■ The problem: Word for word, restate each of the entries below, and drop every picture.

■ Supplied material:
━━━━━━━━━━━━━━━━

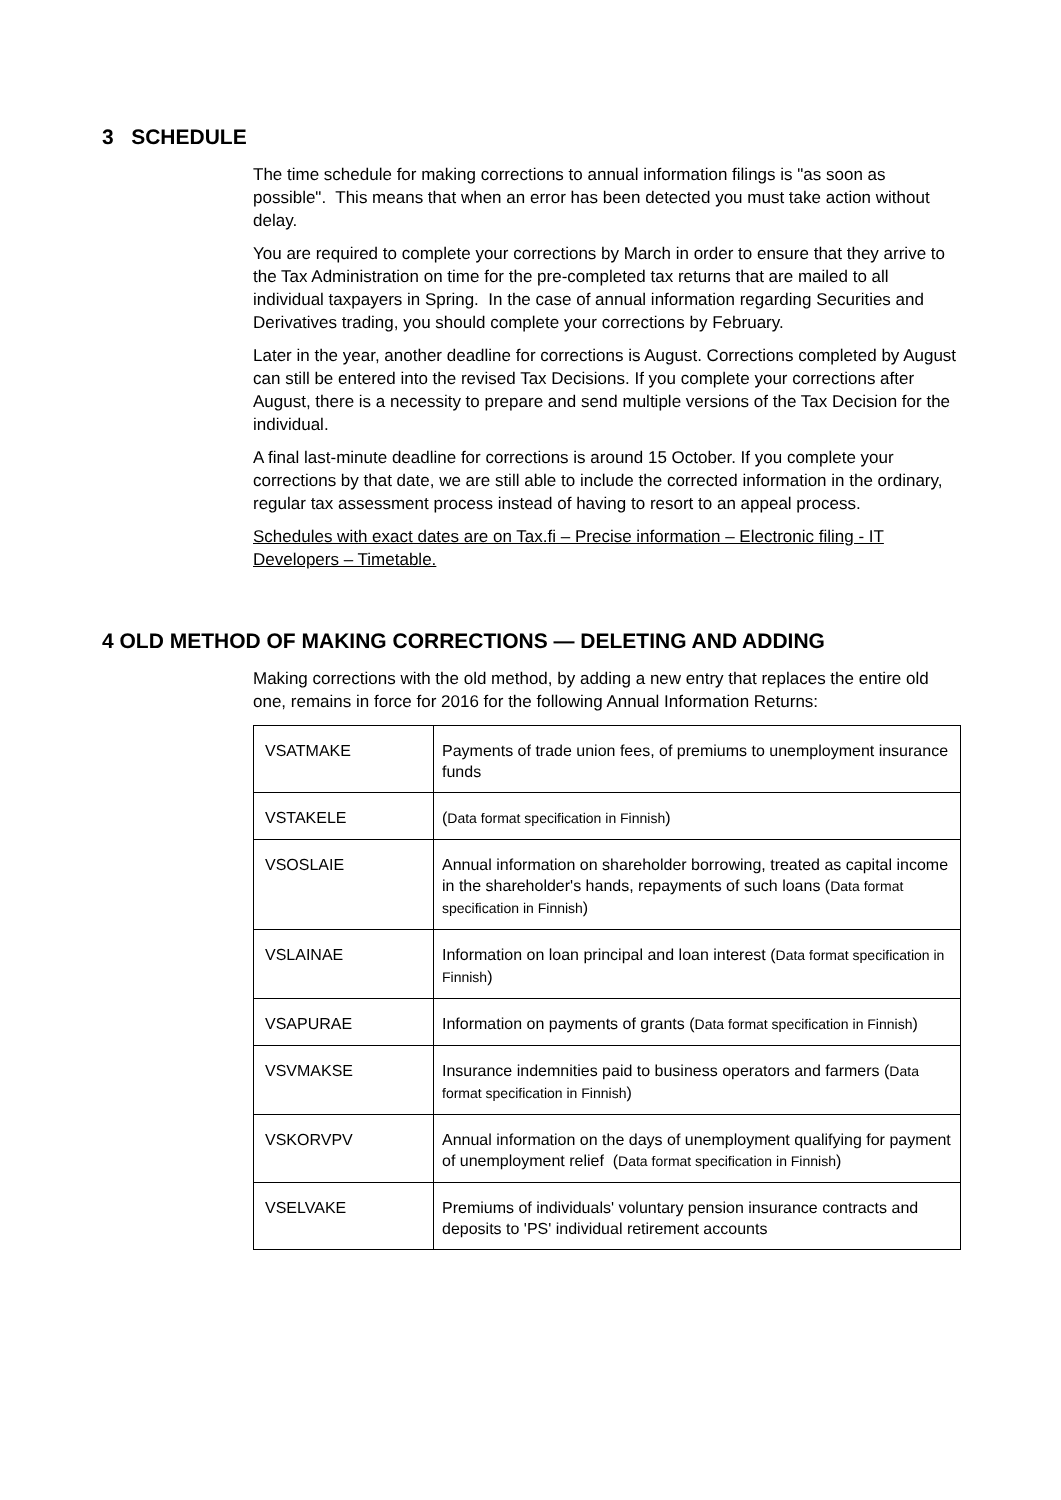3 SCHEDULE
The time schedule for making corrections to annual information filings is "as soon as possible". This means that when an error has been detected you must take action without delay.
You are required to complete your corrections by March in order to ensure that they arrive to the Tax Administration on time for the pre-completed tax returns that are mailed to all individual taxpayers in Spring. In the case of annual information regarding Securities and Derivatives trading, you should complete your corrections by February.
Later in the year, another deadline for corrections is August. Corrections completed by August can still be entered into the revised Tax Decisions. If you complete your corrections after August, there is a necessity to prepare and send multiple versions of the Tax Decision for the individual.
A final last-minute deadline for corrections is around 15 October. If you complete your corrections by that date, we are still able to include the corrected information in the ordinary, regular tax assessment process instead of having to resort to an appeal process.
Schedules with exact dates are on Tax.fi – Precise information – Electronic filing - IT Developers – Timetable.
4 OLD METHOD OF MAKING CORRECTIONS — DELETING AND ADDING
Making corrections with the old method, by adding a new entry that replaces the entire old one, remains in force for 2016 for the following Annual Information Returns:
| VSATMAKE | Payments of trade union fees, of premiums to unemployment insurance funds |
| VSTAKELE | ( Data format specification in Finnish ) |
| VSOSLAIE | Annual information on shareholder borrowing, treated as capital income in the shareholder's hands, repayments of such loans ( Data format specification in Finnish ) |
| VSLAINAE | Information on loan principal and loan interest ( Data format specification in Finnish ) |
| VSAPURAE | Information on payments of grants ( Data format specification in Finnish ) |
| VSVMAKSE | Insurance indemnities paid to business operators and farmers ( Data format specification in Finnish ) |
| VSKORVPV | Annual information on the days of unemployment qualifying for payment of unemployment relief ( Data format specification in Finnish ) |
| VSELVAKE | Premiums of individuals' voluntary pension insurance contracts and deposits to 'PS' individual retirement accounts |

━━━━━━━━━━━━━━━━

■ Solution:
3 SCHEDULE
The time schedule for making corrections to annual information filings is "as soon as possible". This means that when an error has been detected you must take action without delay.
You are required to complete your corrections by March in order to ensure that they arrive to the Tax Administration on time for the pre-completed tax returns that are mailed to all individual taxpayers in Spring. In the case of annual information regarding Securities and Derivatives trading, you should complete your corrections by February.
Later in the year, another deadline for corrections is August. Corrections completed by August can still be entered into the revised Tax Decisions. If you complete your corrections after August, there is a necessity to prepare and send multiple versions of the Tax Decision for the individual.
A final last-minute deadline for corrections is around 15 October. If you complete your corrections by that date, we are still able to include the corrected information in the ordinary, regular tax assessment process instead of having to resort to an appeal process.
Schedules with exact dates are on Tax.fi – Precise information – Electronic filing - IT Developers – Timetable.
4 OLD METHOD OF MAKING CORRECTIONS — DELETING AND ADDING
Making corrections with the old method, by adding a new entry that replaces the entire old one, remains in force for 2016 for the following Annual Information Returns:
| VSATMAKE | Payments of trade union fees, of premiums to unemployment insurance funds |
| VSTAKELE | ( Data format specification in Finnish ) |
| VSOSLAIE | Annual information on shareholder borrowing, treated as capital income in the shareholder's hands, repayments of such loans ( Data format specification in Finnish ) |
| VSLAINAE | Information on loan principal and loan interest ( Data format specification in Finnish ) |
| VSAPURAE | Information on payments of grants ( Data format specification in Finnish ) |
| VSVMAKSE | Insurance indemnities paid to business operators and farmers ( Data format specification in Finnish ) |
| VSKORVPV | Annual information on the days of unemployment qualifying for payment of unemployment relief ( Data format specification in Finnish ) |
| VSELVAKE | Premiums of individuals' voluntary pension insurance contracts and deposits to 'PS' individual retirement accounts |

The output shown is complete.